After handing a glass of excellent Madeira to his guest, Mr. Wharton, for so was the owner of this retired estate called, resumed his seat by the fire, with another in his own hand. For a moment he paused, as if debating with his politeness, but at length threw an inquiring glance on the stranger, as he inquired, —
“To whose health am I to have the honor of drinking?”
The traveler had also seated himself, and he sat unconsciously gazing on the fire, while Mr. Wharton spoke; turning his eyes slowly on his host with a look of close observation, he replied, while a faint tinge gathered on his features, —
“Mr. Harper,” resumed the other, with the formal precision of that day, “I have the honor to drink your health, and to hope you will sustain no injury from the rain to which you have been exposed.”
Mr. Harper bowed in silence to the compliment, and he soon resumed the meditations from which he had been interrupted, and for which the long ride he had that day made, in the wind, might seem a very natural apology.
The young ladies had again taken their seats beside the workstand, while their aunt, Miss Jeanette Peyton, withdrew to superintend the preparations necessary to appease the hunger of their unexpected visitor. A short silence prevailed, during which Mr. Harper was apparently enjoying the change in his situation, when Mr. Wharton again broke it, by inquiring whether smoke was disagreeable to his companion; to which, receiving an answer in the negative, he immediately resumed the pipe which had been laid aside at the entrance of the traveler.
There was an evident desire on the part of the host to enter into conversation, but either from an apprehension of treading on dangerous ground, or an unwillingness to intrude upon the rather studied taciturnity of his guest, he several times hesitated, before he could venture to make any further remark.
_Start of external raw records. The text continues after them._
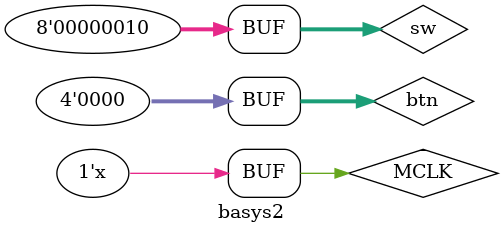
<source format=v>
`timescale 1 ns / 10 ps
`define PERIOD 10
`define HALF_PERIOD 5

`include "mux_sel.vh"

`define ASSERT_EQUALS(x,y) \
        repeat(1)\
        begin\
            if( (x) != (y) ) \
            begin\
                $write( "assert failed %d != %d\n", (x), (y) );\
                $finish(1);\
            end\
        end

`define BTN_ALL_OFF 4'd0

module basys2;

    reg MCLK = 0;
    reg [7:0] sw = 8'd0;
    reg [3:0] btn = `BTN_ALL_OFF;

    wire [7:0] Led;
    wire [6:0] seg;
    wire [3:0] an;
    wire dp;

    wire clk256;

    reg t_reset;

    reg PS2C;
    reg PS2D;

    alarm_clock run_alarm_clock
        ( .MCLK(MCLK),
          .sw(sw),
          .btn(btn),
          .PS2C(PS2C),
          .PS2D(PS2D),
          .Led(Led),
          .seg(seg),
          .an(an),
          .dp(dp) );
   
    /* This is the clock */
    always
    begin
        #`HALF_PERIOD MCLK = ~MCLK;
    end

    initial
    begin
        $display("Hello, world");
        $dumpfile("basys2.vcd");
        $dumpvars(0,basys2);

        $monitor( "%d Led=%x seg=%d",$time, Led, seg );

        sw = 8'd2; // turn on fast mode
//        sw = 8'd0;
        btn = 4'd0;
        # `PERIOD;

//        # 100000;
//        $finish;
    end

endmodule


</source>
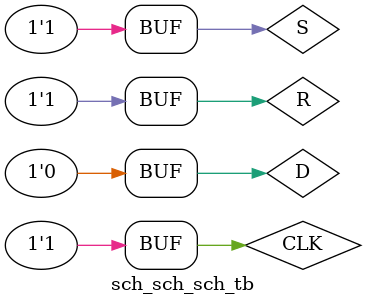
<source format=v>

`timescale 1ns / 1ns

module sch_sch_sch_tb();

// Inputs
	reg Qv;
	reg Ov;
   reg CLK;
   reg S;
	reg R;
   reg D;

// Output
   wire Q;
   wire Qbar;
	wire O;
	wire Obar;
	wire P;
	wire Pbar;

// Instantiate the UUT
   sch UUT (
		.Q(Q), 
		.Qbar(Qbar), 
		.CLK(CLK), 
		.R(R), 
		.S(S), 
		.D(D)
   );
// Initialize Inputs
	initial begin
		CLK = 0;
		R = 0;
		S = 0;
		D = 0;
	end
		
	always begin
		// formatting: <R,S,Qv,Qv+1> <Transition table row being satisfied> <time>
		// each row feeds another such that it satisfies the conditional requirements of the next for testing
		
		Qv = 0;
		Ov = 0;
		R = 1;
		S = 0;
		CLK = 1;
		#1;	// 1,0,0,0 r5 (from 0,0,0,0 r1) 0ps

		Qv = Q;
		Ov = O;
		CLK = 0;
		R = 0;
		CLK = 1;
		#1;	// 0,0,0,0 r1 1ps
		
		Qv = Q;
		Ov = O;
		CLK = 0;
		S = 1;
		CLK = 1;
		#1;	// 0,1,0,1 r3 2ps
		
		Qv = Q;
		Ov = O;
		CLK = 0;
		S = 0;
		CLK = 1;
		#1;	// 0,0,1,1 r2 3ps
		
		Qv = Q;
		Ov = O;
		CLK = 0;
		S = 1;
		CLK = 1;
		#1;	// 0,1,1,1 r4 4ps
		
		Qv = Q;
		Ov = O;
		CLK = 0;
		R = 1;
		S = 0;
		CLK = 1;
		#1;	// 1,0,1,0 r6 5ps
		
		Qv = Q;
		Ov = O;
		CLK = 0;
		S = 1;
		CLK = 1;
		#1;	// 1,1,0,1 r7 6ps		//metastable - output unpredictable
		
		Qv = Q;
		Ov = O;
		CLK = 0;
		CLK = 1;
		#1;	// 1,1,1,1 r8 7ps		//metastable - output unpredictable
	end
endmodule

</source>
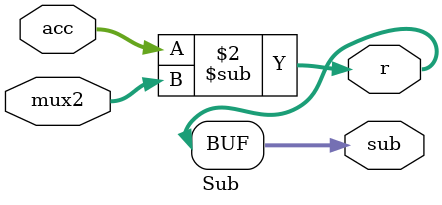
<source format=v>
module Sub(
  input signed [32:0] acc,
  input signed [32:0] mux2,
  output reg signed [32:0] sub,
  output reg signed [32:0] r
);

always @ (acc or mux2)
begin
  sub = acc - mux2;
  r = sub;
end
endmodule
</source>
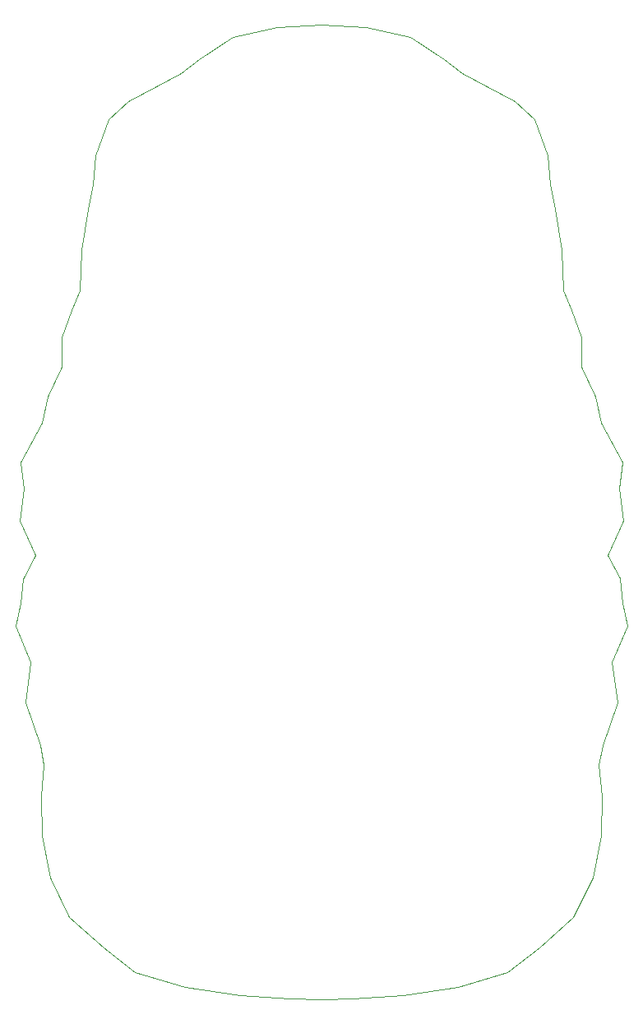
<source format=gbr>
G04 #@! TF.GenerationSoftware,KiCad,Pcbnew,no-vcs-found-bf44d39~61~ubuntu16.04.1*
G04 #@! TF.CreationDate,2018-01-11T19:38:33+02:00*
G04 #@! TF.ProjectId,shd18-badge,73686431382D62616467652E6B696361,rev?*
G04 #@! TF.SameCoordinates,Original*
G04 #@! TF.FileFunction,Profile,NP*
%FSLAX45Y45*%
G04 Gerber Fmt 4.5, Leading zero omitted, Abs format (unit mm)*
G04 Created by KiCad (PCBNEW no-vcs-found-bf44d39~61~ubuntu16.04.1) date Thu Jan 11 19:38:33 2018*
%MOMM*%
%LPD*%
G01*
G04 APERTURE LIST*
%ADD10C,0.100000*%
G04 APERTURE END LIST*
D10*
X31722404Y-18686631D02*
X31881714Y-18328144D01*
X26859001Y-22971998D02*
X27369683Y-23127644D01*
X26531929Y-22723250D02*
X26859001Y-22971998D01*
X26182048Y-22407466D02*
X26531929Y-22723250D01*
X31881714Y-18328144D02*
X31846256Y-17996958D01*
X26585057Y-14195219D02*
X26452659Y-14566419D01*
X26785065Y-14011715D02*
X26585057Y-14195219D01*
X31654957Y-21573791D02*
X31663800Y-21168134D01*
X31569679Y-22005605D02*
X31654957Y-21573791D01*
X31370712Y-22407463D02*
X31569679Y-22005605D01*
X28451062Y-23246547D02*
X28776350Y-23253261D01*
X27941272Y-23211917D02*
X28451062Y-23246547D01*
X27369683Y-23127644D02*
X27941272Y-23211917D01*
X25895042Y-17316207D02*
X25682503Y-17723570D01*
X25954672Y-17050001D02*
X25895042Y-17316207D01*
X31846256Y-17996958D02*
X31872177Y-17723507D01*
X31670916Y-20640599D02*
X31822525Y-20199671D01*
X31633463Y-20844747D02*
X31670916Y-20640599D01*
X31663800Y-21168134D02*
X31633463Y-20844747D01*
X25675436Y-19177548D02*
X25629340Y-19409174D01*
X25700602Y-18925015D02*
X25675436Y-19177548D01*
X25983096Y-22005614D02*
X26182048Y-22407466D01*
X25897819Y-21573804D02*
X25983096Y-22005614D01*
X31134184Y-14860853D02*
X31102006Y-14566418D01*
X31185044Y-15122119D02*
X31134184Y-14860853D01*
X26420468Y-14860854D02*
X26369636Y-15122120D01*
X26452659Y-14566419D02*
X26420468Y-14860854D01*
X26205509Y-16162414D02*
X26099090Y-16442424D01*
X26292031Y-15954920D02*
X26205509Y-16162414D01*
X29231974Y-13245411D02*
X28777310Y-13223920D01*
X29689489Y-13346407D02*
X29231974Y-13245411D01*
X26099314Y-16743601D02*
X25954672Y-17050001D01*
X26099090Y-16442424D02*
X26099314Y-16743601D01*
X31020802Y-22723250D02*
X31370712Y-22407463D01*
X30693754Y-22971998D02*
X31020802Y-22723250D01*
X30183072Y-23127644D02*
X30693754Y-22971998D01*
X31659579Y-17316206D02*
X31600000Y-17050000D01*
X31872177Y-17723507D02*
X31659579Y-17316206D01*
X30477689Y-13854641D02*
X30224982Y-13722080D01*
X30769634Y-14011709D02*
X30477689Y-13854641D01*
X28322681Y-13245412D02*
X27865160Y-13346407D01*
X28777310Y-13223920D02*
X28322681Y-13245412D01*
X31854291Y-18924549D02*
X31722404Y-18686631D01*
X26309097Y-15538658D02*
X26292031Y-15954920D01*
X26369636Y-15122120D02*
X26309097Y-15538658D01*
X25888960Y-21168145D02*
X25897819Y-21573804D01*
X25919268Y-20844747D02*
X25888960Y-21168145D01*
X27076964Y-13854673D02*
X26785065Y-14011715D01*
X27329690Y-13722085D02*
X27076964Y-13854673D01*
X25881877Y-20640599D02*
X25919268Y-20844747D01*
X25730225Y-20199671D02*
X25881877Y-20640599D01*
X27513667Y-13581691D02*
X27329690Y-13722085D01*
X27865160Y-13346407D02*
X27513667Y-13581691D01*
X31348524Y-16160895D02*
X31262621Y-15954919D01*
X31455497Y-16442198D02*
X31348524Y-16160895D01*
X25832435Y-18687097D02*
X25700602Y-18925015D01*
X25673155Y-18328614D02*
X25832435Y-18687097D01*
X31245569Y-15538657D02*
X31185044Y-15122119D01*
X31262621Y-15954919D02*
X31245569Y-15538657D01*
X30969596Y-14195218D02*
X30769634Y-14011709D01*
X31102006Y-14566418D02*
X30969596Y-14195218D01*
X25708645Y-17997455D02*
X25673155Y-18328614D01*
X25682503Y-17723570D02*
X25708645Y-17997455D01*
X29611470Y-23211917D02*
X30183072Y-23127644D01*
X29101658Y-23246547D02*
X29611470Y-23211917D01*
X28776350Y-23253261D02*
X29101658Y-23246547D01*
X30040954Y-13581690D02*
X29689489Y-13346407D01*
X30224982Y-13722080D02*
X30040954Y-13581690D01*
X31923453Y-19409174D02*
X31879464Y-19177082D01*
X31768932Y-19780420D02*
X31923453Y-19409174D01*
X31822525Y-20199671D02*
X31768932Y-19780420D01*
X31879464Y-19177082D02*
X31854291Y-18924549D01*
X25783799Y-19780420D02*
X25730225Y-20199671D01*
X25629340Y-19409174D02*
X25783799Y-19780420D01*
X31455338Y-16743600D02*
X31455497Y-16442198D01*
X31600000Y-17050000D02*
X31455338Y-16743600D01*
M02*

</source>
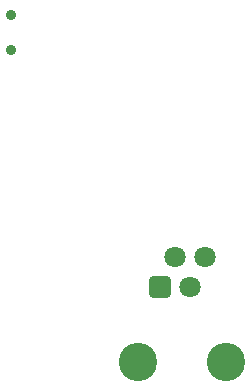
<source format=gbr>
%TF.GenerationSoftware,KiCad,Pcbnew,7.0.9*%
%TF.CreationDate,2023-12-13T00:56:51-08:00*%
%TF.ProjectId,Vi-Fi,56692d46-692e-46b6-9963-61645f706362,rev?*%
%TF.SameCoordinates,Original*%
%TF.FileFunction,Soldermask,Bot*%
%TF.FilePolarity,Negative*%
%FSLAX46Y46*%
G04 Gerber Fmt 4.6, Leading zero omitted, Abs format (unit mm)*
G04 Created by KiCad (PCBNEW 7.0.9) date 2023-12-13 00:56:51*
%MOMM*%
%LPD*%
G01*
G04 APERTURE LIST*
G04 Aperture macros list*
%AMRoundRect*
0 Rectangle with rounded corners*
0 $1 Rounding radius*
0 $2 $3 $4 $5 $6 $7 $8 $9 X,Y pos of 4 corners*
0 Add a 4 corners polygon primitive as box body*
4,1,4,$2,$3,$4,$5,$6,$7,$8,$9,$2,$3,0*
0 Add four circle primitives for the rounded corners*
1,1,$1+$1,$2,$3*
1,1,$1+$1,$4,$5*
1,1,$1+$1,$6,$7*
1,1,$1+$1,$8,$9*
0 Add four rect primitives between the rounded corners*
20,1,$1+$1,$2,$3,$4,$5,0*
20,1,$1+$1,$4,$5,$6,$7,0*
20,1,$1+$1,$6,$7,$8,$9,0*
20,1,$1+$1,$8,$9,$2,$3,0*%
G04 Aperture macros list end*
%ADD10C,0.900000*%
%ADD11C,3.250000*%
%ADD12RoundRect,0.250000X-0.650000X-0.650000X0.650000X-0.650000X0.650000X0.650000X-0.650000X0.650000X0*%
%ADD13C,1.800000*%
G04 APERTURE END LIST*
D10*
%TO.C,SW2*%
X45170000Y-64794000D03*
X45170000Y-67794000D03*
%TD*%
D11*
%TO.C,J1*%
X55875000Y-94234000D03*
X63375000Y-94234000D03*
D12*
X57785000Y-87884000D03*
D13*
X59055000Y-85344000D03*
X60325000Y-87884000D03*
X61595000Y-85344000D03*
%TD*%
M02*

</source>
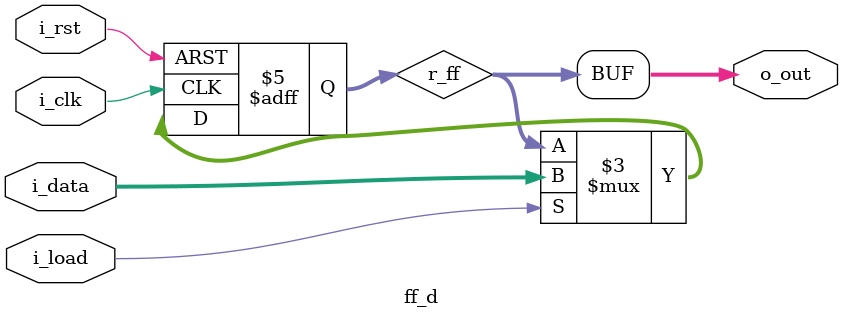
<source format=sv>
module ff_d #(
	parameter DW = 8 
	)(
	input       	i_clk,
	input       	i_rst,
	input			i_load,
	input  [DW-1:0]	i_data,

	output [DW-1:0]	o_out
	);

	logic [DW-1:0] r_ff;

	always_ff@(posedge i_clk or negedge i_rst) begin: ff_d
	    if(!i_rst)
	        r_ff  <= '0;
	    else if (i_load)
	        r_ff  <= i_data;
	end:ff_d

	assign o_out  = r_ff;

endmodule

</source>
At length, a movement from Mr. Harper, as he raised his eyes to the party in the room, encouraged him to proceed.
“I find it very difficult,” said Mr. Wharton, cautiously avoiding at first, such subjects as he wished to introduce, “to procure that quality of tobacco for my evenings’ amusement to which I have been accustomed.”
“I should think the shops in New York might furnish the best in the country,” calmly rejoined the other.
“Why — yes,” returned the host in rather a hesitating manner, lifting his eyes to the face of Harper, and lowering them quickly under his steady look, “there must be plenty in town; but the war has made communication with the city, however innocent, too dangerous to be risked for so trifling an article as tobacco.”